What provisions are new?

  • Additional distributions to qualified public safety employees. The exception to the 10% additional tax for early distributions is expanded to include additional distributions made to qualified public safety employees after separation from service on or after December 30, 2022.
    • Distributions to those employees separating from service on or after they reach age 50 or those employees with 25 years of service with the plan, whichever is earlier.
    • Distributions to firefighters covered by private sector retirement plans; and
    • Distributions to those employees who provide services as a corrections officer or as a forensic security employee providing for the care, custody, and control of forensic patients, who meet the age requirement above.

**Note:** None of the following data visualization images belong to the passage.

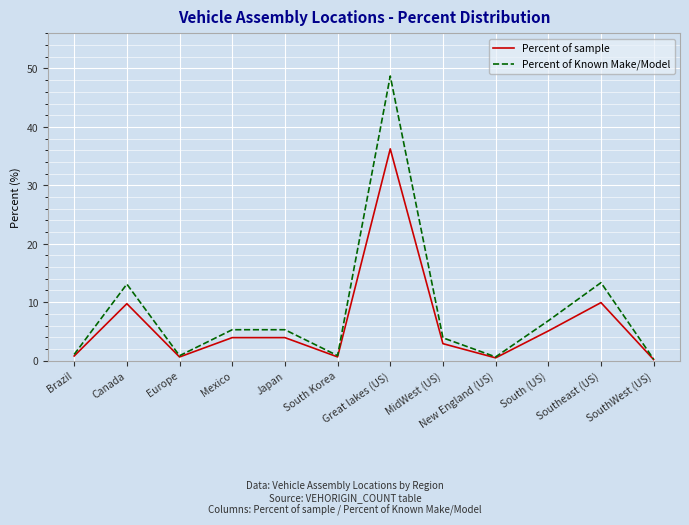

What is the sum of the Percent of sample values at SouthWest (US) and Japan?

4.1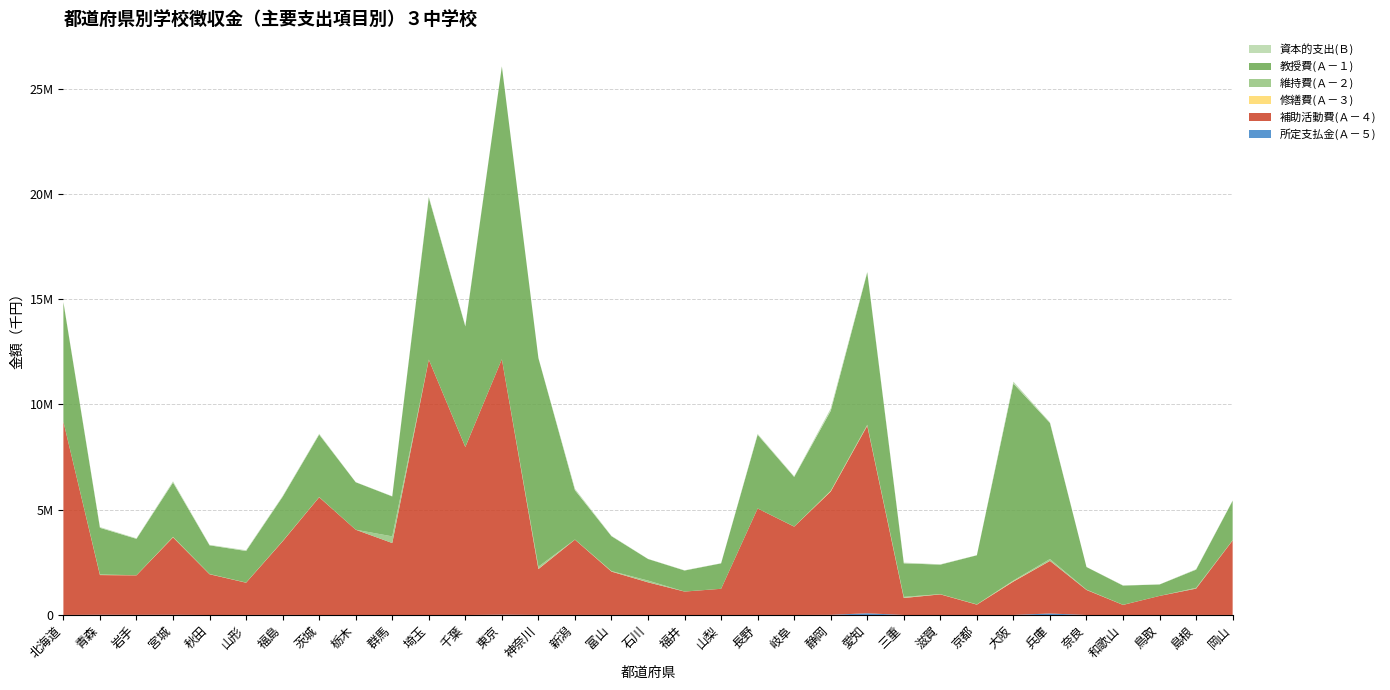

Reading left to right, transcribe all the data shown in this chart.

所定支払金(Ａ－５): 北海道=3032	青森=10892	岩手=7582	宮城=9930	秋田=1089	山形=3333	福島=4853	茨城=829	栃木=387	群馬=790	埼玉=288	千葉=0	東京=14289	神奈川=4063	新潟=4098	富山=2843	石川=376	福井=681	山梨=947	長野=1538	岐阜=886	静岡=7688	愛知=83194	三重=979	滋賀=24	京都=140	大阪=2221	兵庫=72829	奈良=353	和歌山=814	鳥取=1015	島根=3450	岡山=2579
補助活動費(Ａ－４): 北海道=9180366	青森=1887047	岩手=1877407	宮城=3678417	秋田=1935579	山形=1530873	福島=3493882	茨城=5592590	栃木=4050577	群馬=3418161	埼玉=12130008	千葉=7979667	東京=12136319	神奈川=2179215	新潟=3575021	富山=2059733	石川=1551537	福井=1112864	山梨=1244349	長野=5058066	岐阜=4196719	静岡=5856316	愛知=8904995	三重=807318	滋賀=980477	京都=493576	大阪=1586815	兵庫=2497461	奈良=1189400	和歌山=478967	鳥取=906473	島根=1250423	岡山=3539317
修繕費(Ａ－３): 北海道=0	青森=10660	岩手=4515	宮城=13092	秋田=3855	山形=1997	福島=7755	茨城=2232	栃木=354	群馬=645	埼玉=417	千葉=2188	東京=114	神奈川=12044	新潟=3214	富山=7653	石川=2500	福井=655	山梨=257	長野=692	岐阜=752	静岡=22145	愛知=7627	三重=8717	滋賀=5991	京都=4695	大阪=17575	兵庫=3851	奈良=1723	和歌山=1593	鳥取=58	島根=847	岡山=6583
維持費(Ａ－２): 北海道=0	青森=14841	岩手=1023	宮城=8522	秋田=7550	山形=6514	福島=8462	茨城=8079	栃木=1484	群馬=316794	埼玉=3561	千葉=5045	東京=0	神奈川=103284	新潟=2692	富山=17753	石川=83040	福井=1183	山梨=187	長野=1586	岐阜=4203	静岡=14083	愛知=39362	三重=45771	滋賀=4667	京都=6023	大阪=33161	兵庫=84927	奈良=15877	和歌山=3371	鳥取=82	島根=37671	岡山=5966
教授費(Ａ－１): 北海道=5670902	青森=2219395	岩手=1727692	宮城=2583566	秋田=1361990	山形=1498438	福島=2102971	茨城=2967248	栃木=2253515	群馬=1895922	埼玉=7699498	千葉=5720474	東京=13906539	神奈川=9907594	新潟=2345018	富山=1655108	石川=1022628	福井=998055	山梨=1206730	長野=3500470	岐阜=2355365	静岡=3798306	愛知=7238375	三重=1592490	滋賀=1401452	京都=2332291	大阪=9352995	兵庫=6464790	奈良=1071469	和歌山=912508	鳥取=542279	島根=861931	岡山=1872851
資本的支出(Ｂ): 北海道=18681	青森=35472	岩手=24995	宮城=58697	秋田=22715	山形=36360	福島=37283	茨城=38265	栃木=6148	群馬=11886	埼玉=45467	千葉=29578	東京=6965	神奈川=9407	新潟=67927	富山=18403	石川=7582	福井=12294	山梨=8050	長野=44952	岐阜=28074	静岡=110989	愛知=28797	三重=34281	滋賀=16593	京都=6493	大阪=94084	兵庫=31648	奈良=4368	和歌山=13023	鳥取=4666	島根=22820	岡山=17127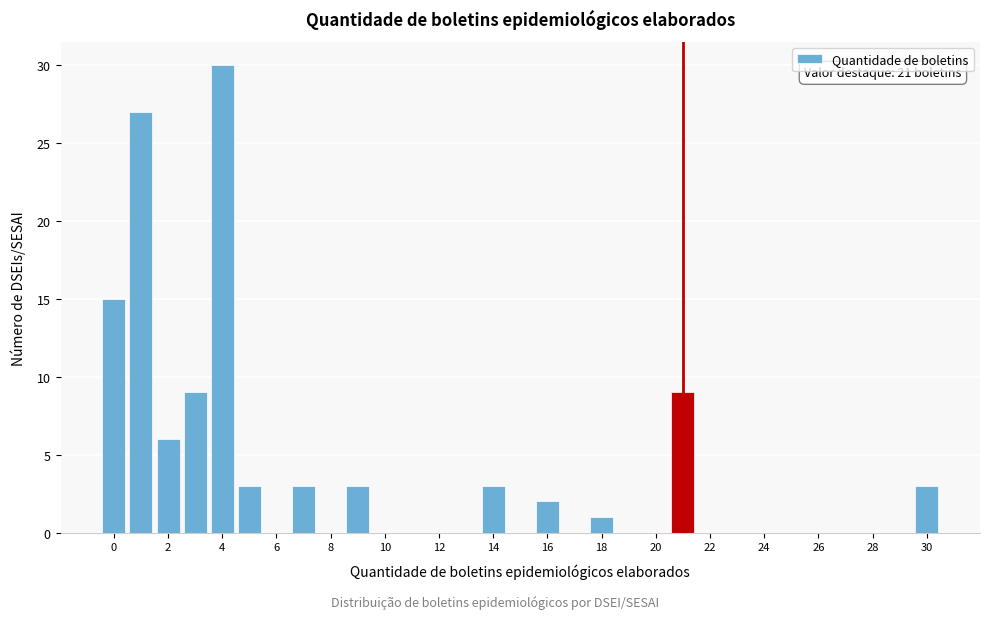

Which range on the x-axis has the tallest bar?

3.5 to 4.5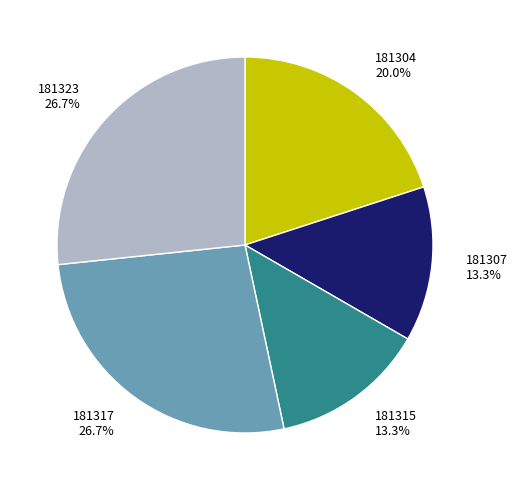

What percentage is NOT represented by 181315?

86.7%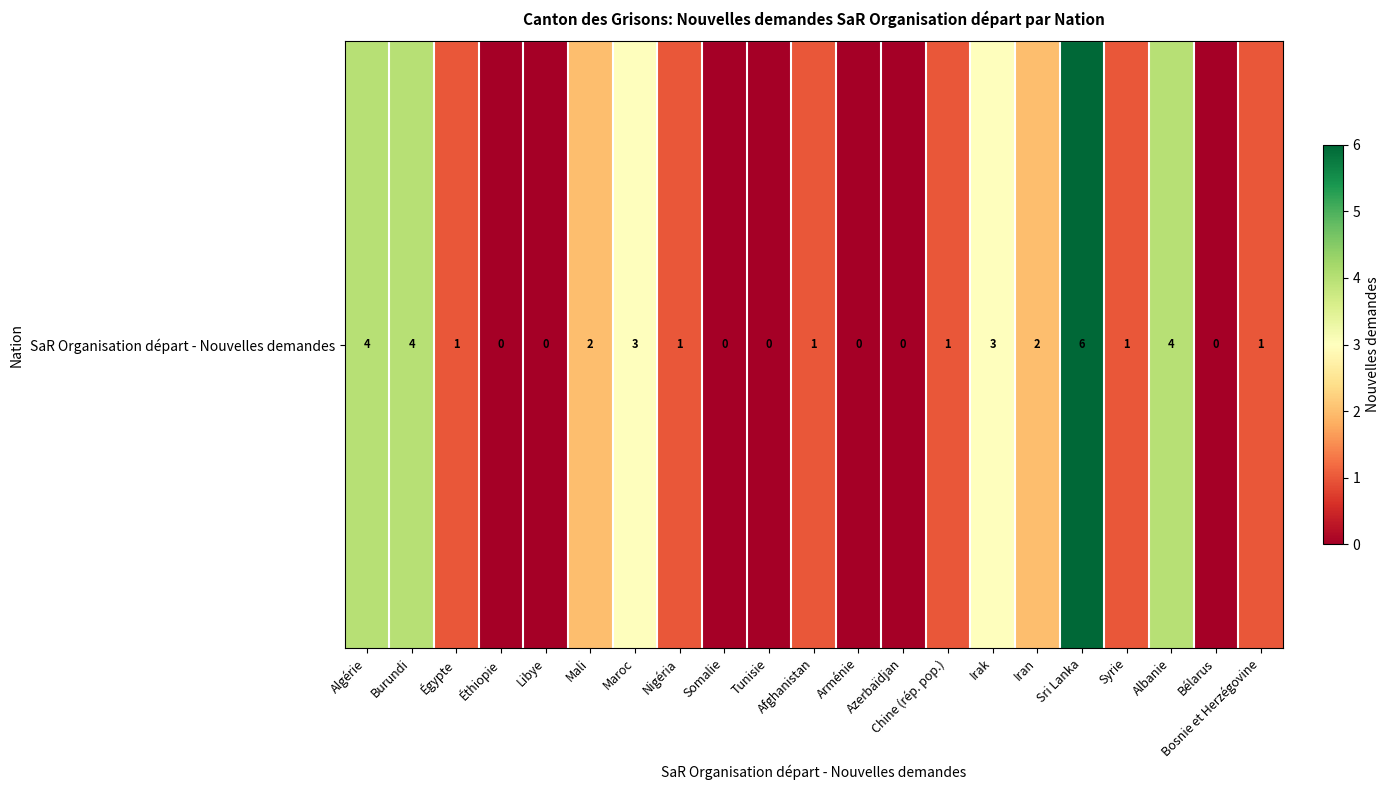

What is the maximum value shown in the chart?

6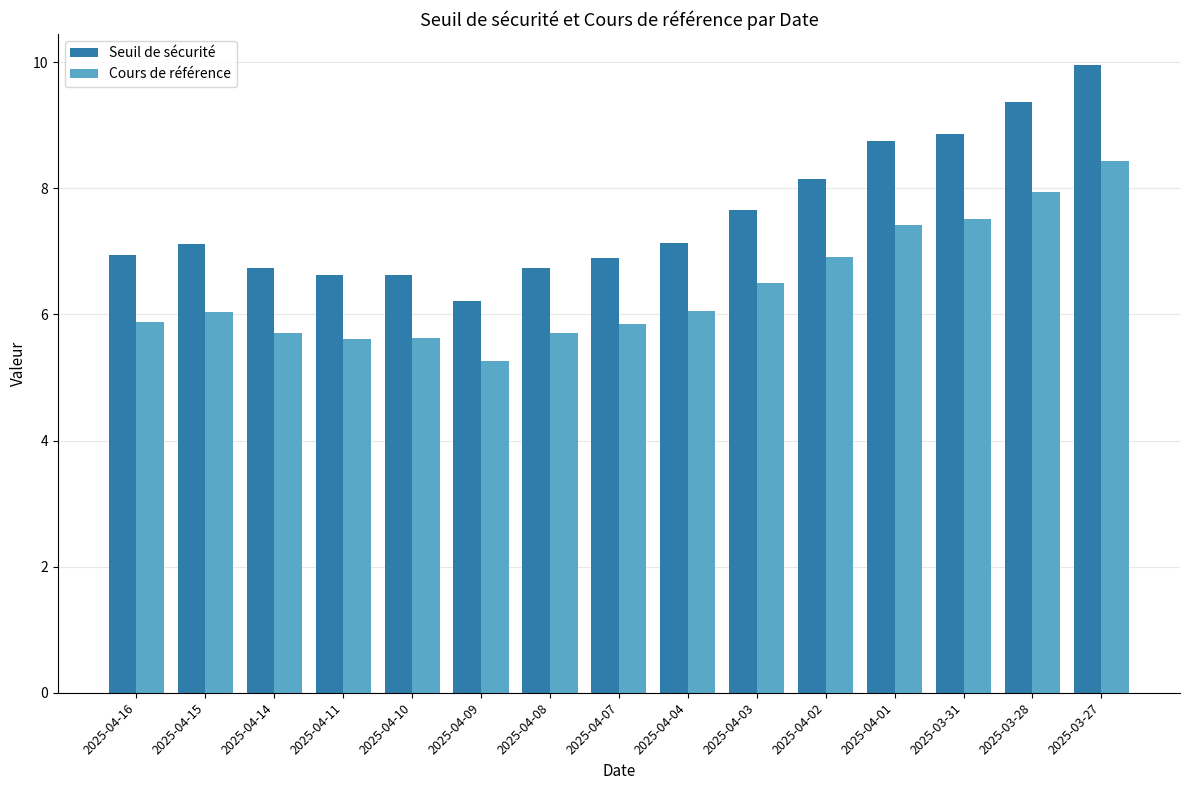

What is the sum of all Cours de référence values?

96.4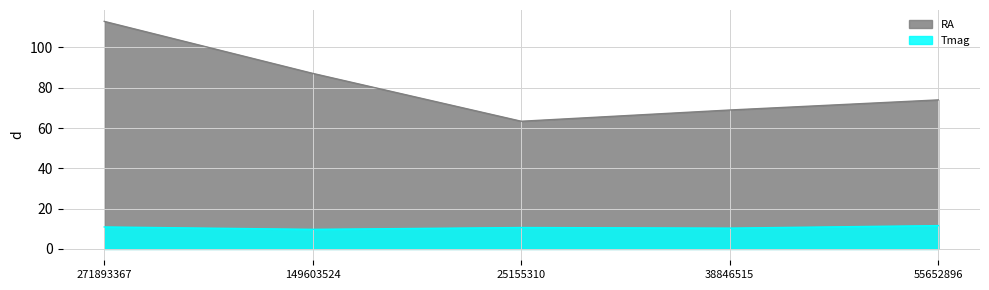

What is the difference between the RA values at 149603524 and 55652896?

13.2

  • Distributions to terminally ill individuals. The exception to the 10% additional tax for early distributions is expanded to apply to distributions made to terminally ill individuals on or after December 30, 2022.
  • Required minimum distributions (RMDs). Individuals who reach age 72 after December 31, 2022, may delay receiving their RMDs until April 1 of the year following the year in which they turn 73.
  • Energy efficient home improvement credit. This credit was previously named the nonbusiness energy property credit. Through December 31, 2022, it was a $500 lifetime credit. Beginning January 1, 2023, the amount of the credit is equal to 30% of the sum of amounts paid by the taxpayer for certain qualified expenditures, with an annual credit of generally up to $1,200. Electric or natural gas heat pump water heaters, electric or natural gas heat pumps, and biomass stoves and biomass boilers have a separate aggregate yearly credit limit. See the Miscellaneous Credits lesson for details.
  • Repayment of qualified birth or adoption distributions. Individuals may repay qualified birth or adoptions distributions at any time during the 3-year period beginning on the day after the date on which such distribution was received. For distributions made on or before December 29, 2022, repayment must be made before January 1, 2026.
  • Certain corrective distributions not subject to 10% early distribution tax. Beginning on December 29, 2022, the 10% additional tax on early distributions doesn’t apply to distributions of amounts contributed to an IRA in excess of the contributions limit which are withdrawn on or before the due date (including extensions) of the income tax return.
  • Excise tax for distributions less than required minimum distribution amount reduced. The excise tax for distributions that are less the required minimum distribution amount is reduced to 25% beginning in 2023. There is a reduced excise tax rate of 10% for taxpayers meeting additional requirements.
  • Public safety officer exclusion from gross income of up to $3,000 for insurance premiums no longer requires that the plan directly pay the insurance premiums.